Inherent to their ages, and the point they are in their lives, all her kids are grappling with the inconsistencies of the world as presented to them by their Mom, and how the rest of the world perceives everything to have played out. I know how terrifying and heartbreaking it was for me to be my sister’s sibling; I cannot imagine how it must have been for her children. My sister has made a lot of decisions in her life that put her children in danger. A lot of terrible things happened to those kids. But she is their Mom. I know from experience that you can create a healthier relationship with your parents after a "bad childhood," but mine was a picnic in the park comparatively. That relationship cannot work unless the parent is willing to work at it too, I think. My sister will not even talk to her kids about what happened in their lives. She tells them all the things they experienced never happened. No matter who you are, or what happens in your life, what your Mommy says matters. To have their mother tell them that nothing bad ever happened, and she never did anything that hurt them is very hard for them right now.

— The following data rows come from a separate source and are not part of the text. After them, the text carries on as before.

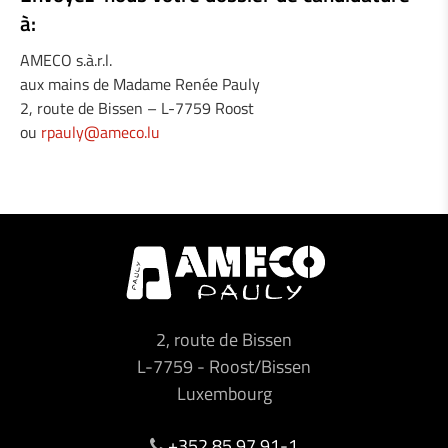
à:
AMECO s.à.r.l.
aux mains de Madame Renée Pauly
2, route de Bissen – L-7759 Roost
ou
rpauly@ameco.lu
2, route de Bissen
L-7759
-
Roost/Bissen
Luxembourg
+352 85 97 91-1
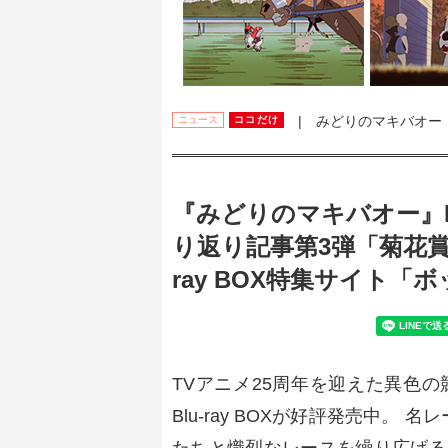
| みどりのマキバオー
ニュース
ココだけ
『みどりのマキバオー』Bl
り返り記事第3弾「菊花賞
ray BOX特集サイト
TVアニメ25周年を迎えた異色
Blu-ray BOXが好評発売中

I pray so hard for them all that they will be ok. I see them all trying to learn from scratch what "people do" and trying to figure out ways for themselves to deal with their Mom in a way that is ok for them. Since she is their Mom they want to have her in their lives, and since she is such a hot mess, they feel compelled to take care of her. So ironic since she hardly did anything that can be construed as taking care of them. But, they are scared and angry now, and have a long hard road ahead of them toward healing their hearts, and souls and figuring out who they want to be. The greatest sorrow of my parents’ lives, my fathers’ in particular, was what they felt was their failure as a parent to my oldest sister. Truly, my parents made some decisions as parents that were, and are, utterly incomprehensible. At the time my sister was a child, the resources for families with children with behavioral difficulties and special needs simply did not exist. Both my parents had less than ideal childhoods as well, and were ill equipped to deal with a child with such needs, as well as four other children who had varying degrees of difficulties of their own. But, the most important thing about my childhood, and that of my siblings, is that it is over, and we know better.